MIX Brussels.
Photo: Serge Brison, courtesy of Lionel Jadot

A 1960s Brussels Landmark Is Transformed into a Spectacular Hospitality Destination

Belgian architect Lionel Jadot unveils Mix, a massive hotel, restaurant, and fitness complex perfect for design connoisseurs

Exterior view of La Royale Belge, an iconic 1960s listed Functionalist building designed by architects René Stapels and Pierre Dufau, reimagined by designer Lionel Jadot into MIX Brussels. Photo: Mireille Roobaert, Courtesy of Lionel Jadot

“I used to drive past this building every Friday on the way to my grandmother’s house,” says Lionel Jadot of the Royale Belge, a Functionalist landmark on the smartest outskirts of Brussels, Belgium. “The metallic bronze color of its windows, and its shape in a huge cross—it’s a real landmark in this city. But for me it’s full of nostalgia, too.”

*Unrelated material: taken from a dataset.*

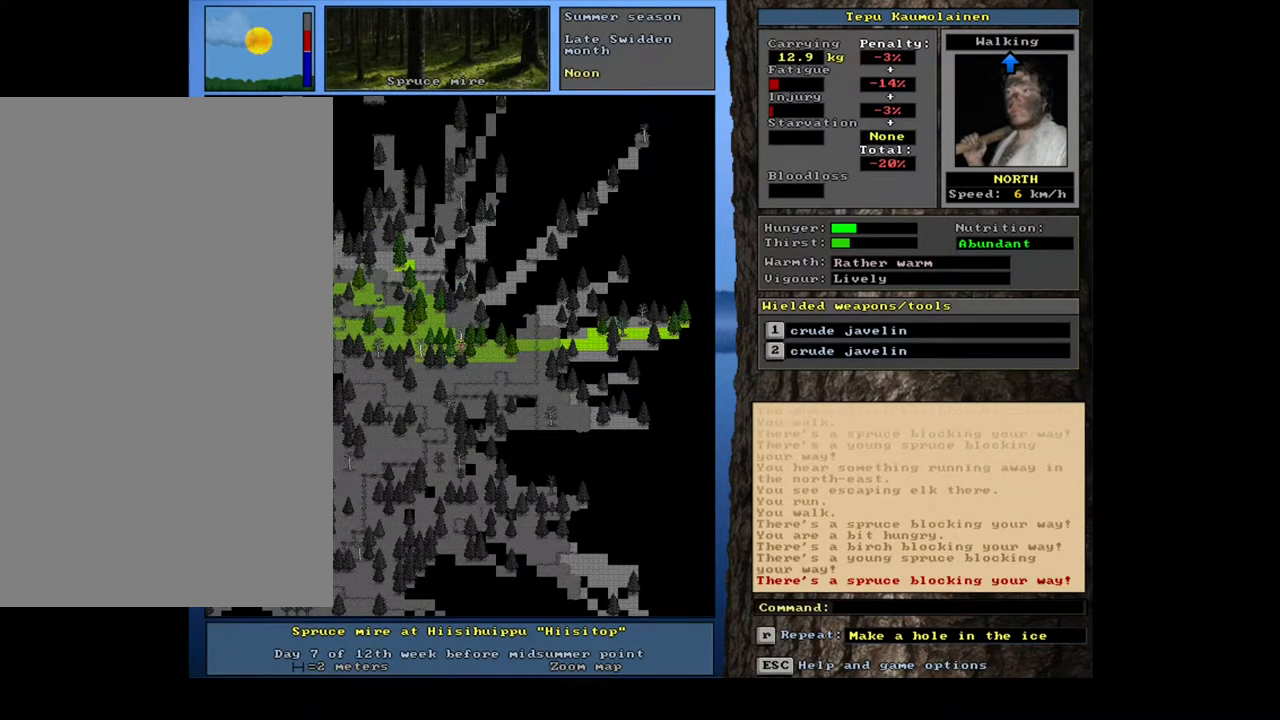
{"keys": ["ctrl_l", "num3"], "mouse": [], "events": [[167, "num6", "down"], [283, "num6", "up"], [467, "num3", "down"]]}
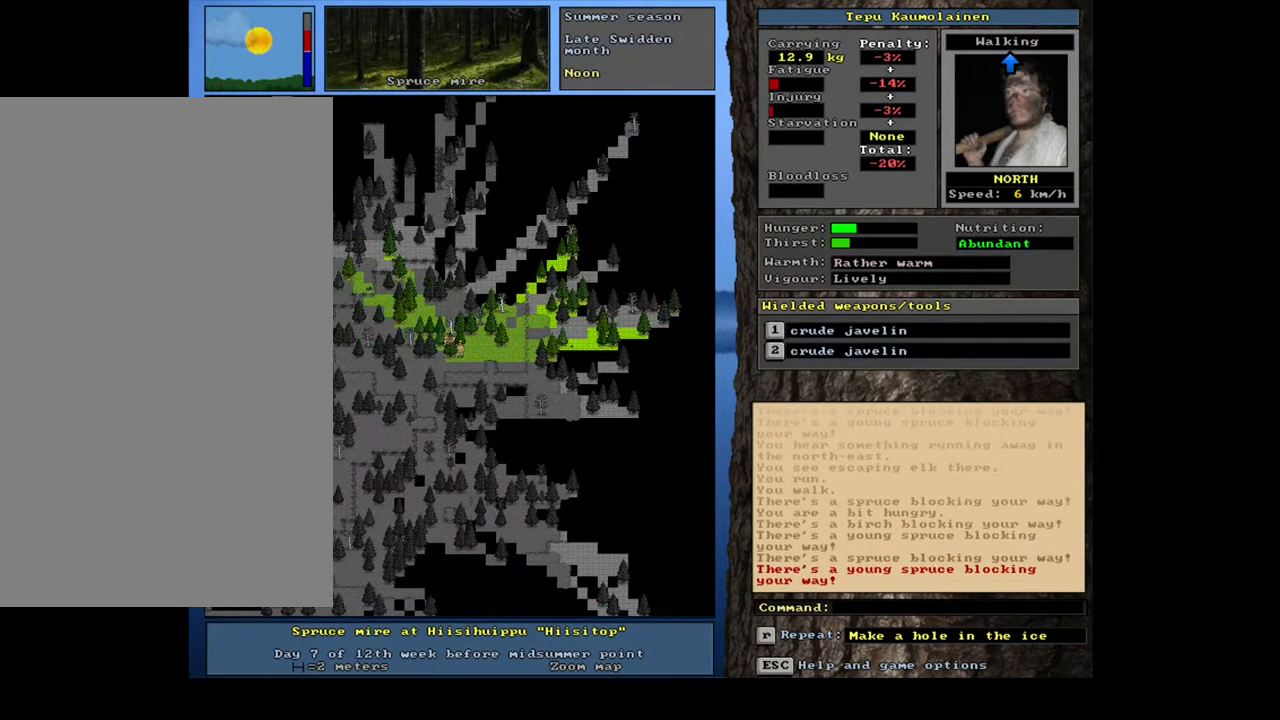
{"keys": ["ctrl_l"], "mouse": [], "events": [[117, "num3", "up"], [383, "num6", "down"], [500, "num6", "up"]]}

Now Jadot, well-known in his native Belgium as an interior designer at the edgier end of the spectrum, has reimagined the building he remembers so well from his childhood. First completed by the architects Rene Stapels and Pierre Dufau in 1969 as the headquarters of the Royal Belge insurance company, at a time when corporations defined their status with no-expenses-spared construction, the listed building has now been turned into Mix, a 27,000-square-foot hotel with three on-site restaurants, co-working space, and gym.

Photo: Mireille Roobaert, Courtesy of Lionel Jadot

“They gave us 25,000 square meters to accommodate it all,” says Jadot, who was charged with the entire interior refit. Additional architectural interventions include a sensational sweeping staircase by London architects Caruso St John that joins the ground, first, and second floors. “It would be a great place for a party,” agrees Jadot, swishing down its extraordinarily elegant shallow stairs.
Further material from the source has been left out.